I have the similar request. I would like to use pharmcat purely for annotation purpose not for star allele calling. Then how can we add our custom annotations related to that gene? I mean, instead of CPIC or DPWG if we want to use our custom sources of recommendations as well.

Please let me know if it's unclear.

Thank you.

[markwoon]

I have the similar request. I would like to use pharmcat purely for annotation purpose not for star allele calling.

If that's the case you would only need to use the Reporter.

Then how can we add our custom annotations related to that gene? I mean, instead of CPIC or DPWG if we want to use our custom sources of recommendations as well.

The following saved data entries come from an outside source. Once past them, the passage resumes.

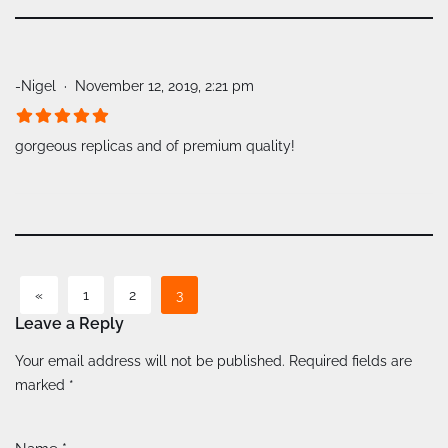
-Nigel
November 12, 2019, 2:21 pm
gorgeous replicas and of premium quality!
«
1
2
3
Leave a Reply
A
Your email address will not be published.
Required fields are
lt
marked
*
e
r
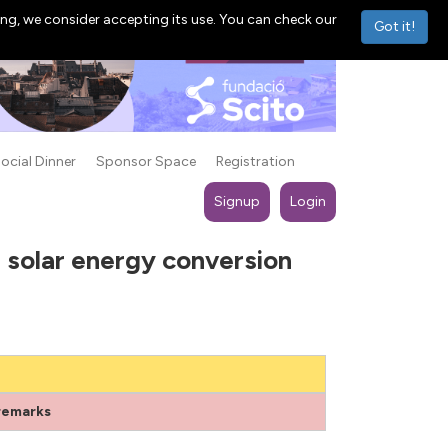
ng, we consider accepting its use. You can check our
Got it!
ocial Dinner
Sponsor Space
Registration
Signup
Login
 solar energy conversion
remarks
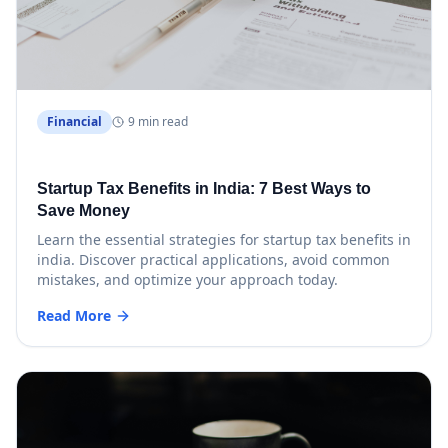
Financial
9 min read
Startup Tax Benefits in India: 7 Best Ways to
Save Money
Learn the essential strategies for startup tax benefits in
india. Discover practical applications, avoid common
mistakes, and optimize your approach today.
Read More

You would need to add your custom recommendation data.

You can see the existing ones at https://github.com/PharmGKB/PharmCAT/tree/development/src/main/resources/org/pharmgkb/pharmcat/reporter/guidelines.

Unfortunately we don't have the bandwidth to support this directly other than pointing you in the right direction.

[Bioinf-usr]

Understood, thank you for pointing in the right direction. Once we add our custom jsons, I would assume we need to change the part of the code that reads these json files as well?

[whaleyr]

@Bioinf-usr Only if you change the schema. You may run into problems when you specify a different source for the DosingGuideline because that value is used to determine which phenotype translation data to use since different sources can use different phenotypes.

Again, you'll be on your own if you want to customize that part of the code. We don't have the resources to properly build out user-customization of that data or to spend a lot of time teaching others how to customize it themselves.